Encouragé par cette invitation, d’Artagnan suivit le duc, qui referma la porte derrière lui.
Tous deux se trouvèrent alors dans une petite chapelle toute tapissée de soie de Perse et brochée d’or, ardemment éclairée par un grand nombre de bougies. Au-dessus d’une espèce d’autel, et au-dessous d’un dais de velours bleu surmonté de plumes blanches et rouges, était un portrait de grandeur naturelle représentant Anne d’Autriche, si parfaitement ressemblant, que d’Artagnan poussa un cri de surprise: on eût cru que la reine allait parler.
Sur l’autel, et au-dessous du portrait, était le coffret qui renfermait les ferrets de diamants.
Le duc s’approcha de l’autel, s’agenouilla comme eût pu faire un prêtre devant le Christ; puis il ouvrit le coffret.
«Tenez, lui dit-il en tirant du coffre un gros nœud de ruban bleu tout étincelant de diamants; tenez, voici ces précieux ferrets avec lesquels j’avais fait le serment d’être enterré. La reine me les avait donnés, la reine me les reprend: sa volonté, comme celle de Dieu, soit faite en toutes choses.»
Puis il se mit à baiser les uns après les autres ces ferrets dont il fallait se séparer. Tout à coup, il poussa un cri terrible.
«Qu’y a-t-il? demanda d’Artagnan avec inquiétude, et que vous arrive-t-il, Milord?
– Il y a que tout est perdu, s’écria Buckingham en devenant pâle comme un trépassé; deux de ces ferrets manquent, il n’y en a plus que dix.
– Milord les a-t-il perdus, ou croit-il qu’on les lui ait volés?
– On me les a volés, reprit le duc, et c’est le cardinal qui a fait le coup. Tenez, voyez, les rubans qui les soutenaient ont été coupés avec des ciseaux.
– Si Milord pouvait se douter qui a commis le vol… Peut-être la personne les a-t-elle encore entre les mains.
– Attendez, attendez! s’écria le duc. La seule fois que j’ai mis ces ferrets, c’était au bal du roi, il y a huit jours, à Windsor. La comtesse de Winter, avec laquelle j’étais brouillé, s’est rapprochée de moi à ce bal. Ce raccommodement, c’était une vengeance de femme jalouse. Depuis ce jour, je ne l’ai pas revue. Cette femme est un agent du cardinal.
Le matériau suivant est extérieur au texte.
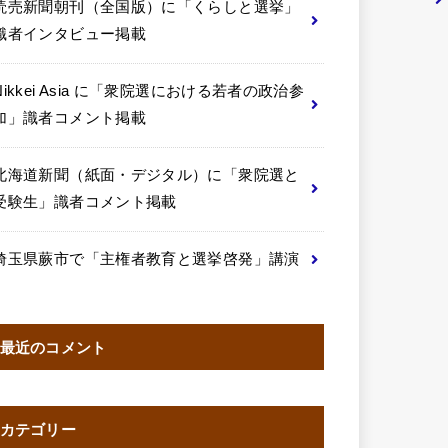
読売新聞朝刊（全国版）に「くらしと選挙」
識者インタビュー掲載
Nikkei Asia に「衆院選における若者の政治参
加」識者コメント掲載
北海道新聞（紙面・デジタル）に「衆院選と
受験生」識者コメント掲載
埼玉県蕨市で「主権者教育と選挙啓発」講演
最近のコメント
カテゴリー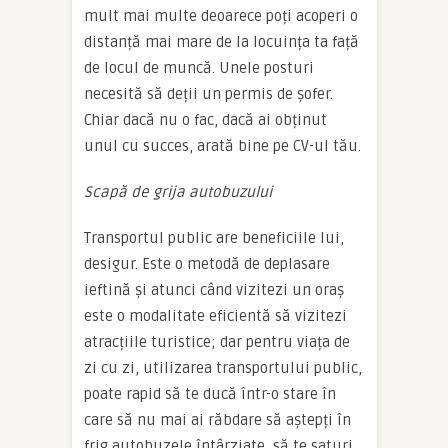
mult mai multe deoarece poți acoperi o
distanță mai mare de la locuința ta față
de locul de muncă. Unele posturi
necesită să deții un permis de șofer.
Chiar dacă nu o fac, dacă ai obținut
unul cu succes, arată bine pe CV-ul tău.
Scapă de grija autobuzului
Transportul public are beneficiile lui,
desigur. Este o metodă de deplasare
ieftină și atunci când vizitezi un oraș
este o modalitate eficientă să vizitezi
atracțiile turistice; dar pentru viața de
zi cu zi, utilizarea transportului public,
poate rapid să te ducă într-o stare în
care să nu mai ai răbdare să aștepți în
frig autobuzele întârziate, să te saturi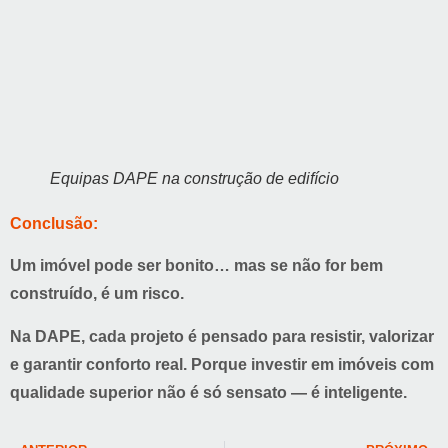
Equipas DAPE na construção de edifício
Conclusão:
Um imóvel pode ser bonito… mas se não for bem
construído, é um risco.
Na DAPE,
cada projeto é pensado para resistir, valorizar
e garantir conforto real
. Porque investir em imóveis com
qualidade superior não é só sensato — é inteligente.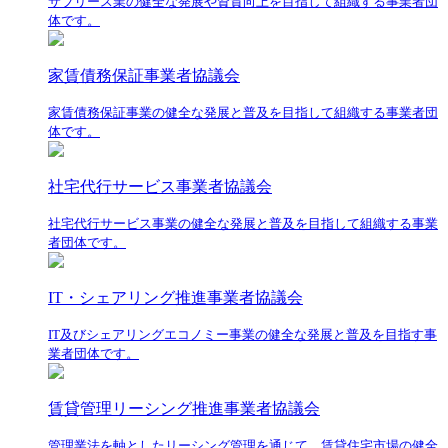
サブリース業の健全な発展や資質向上を目指して組織する事業者団
体です。
家賃債務保証事業者協議会
家賃債務保証事業の健全な発展と普及を目指して組織する事業者団
体です。
社宅代行サービス事業者協議会
社宅代行サービス事業の健全な発展と普及を目指して組織する事業
者団体です。
IT・シェアリング推進事業者協議会
IT及びシェアリングエコノミー事業の健全な発展と普及を目指す事
業者団体です。
賃貸管理リーシング推進事業者協議会
管理業法を軸としたリーシング管理を通じて、賃貸住宅市場の健全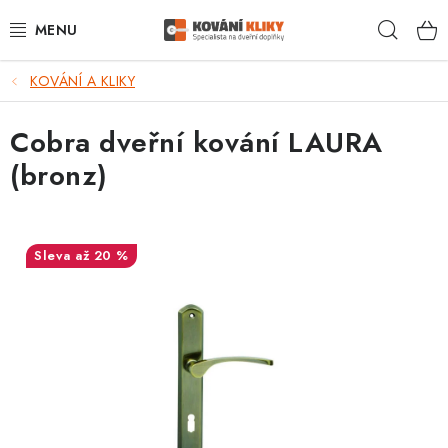
Přejít
Hleda
na
obsah
KOVÁNÍ A KLIKY
VÝPRODEJ - TOP AKCE
Cobra dveřní kování LAURA
BLOG
(bronz)
UŽITEČNÉ RADY
VRÁCENÍ ZBOŽÍ
až 20 %
POŠTOVNÉ
OP
KONTAKT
– Mais il en a donc dans le monde entier! s’écria d’Artagnan.
– Oh! oui, oui, dit Buckingham en serrant les dents de colère; oui, c’est un terrible lutteur. Mais cependant, quand doit avoir lieu ce bal?
– Lundi prochain.
– Lundi prochain! cinq jours encore, c’est plus de temps qu’il ne nous en faut. Patrice! s’écria le duc en ouvrant la porte de la chapelle, Patrice!»
Son valet de chambre de confiance parut.
«Mon joaillier et mon secrétaire!»
Le valet de chambre sortit avec une promptitude et un mutisme qui prouvaient l’habitude qu’il avait contractée d’obéir aveuglément et sans réplique.
Mais, quoique ce fût le joaillier qui eût été appelé le premier, ce fut le secrétaire qui parut d’abord. C’était tout simple, il habitait l’hôtel. Il trouva Buckingham assis devant une table dans sa chambre à coucher, et écrivant quelques ordres de sa propre main.
«Monsieur Jackson, lui dit-il, vous allez vous rendre de ce pas chez le lord-chancelier, et lui dire que je le charge de l’exécution de ces ordres. Je désire qu’ils soient promulgués à l’instant même.
– Mais, Monseigneur, si le lord-chancelier m’interroge sur les motifs qui ont pu porter Votre Grâce à une mesure si extraordinaire, que répondrai-je?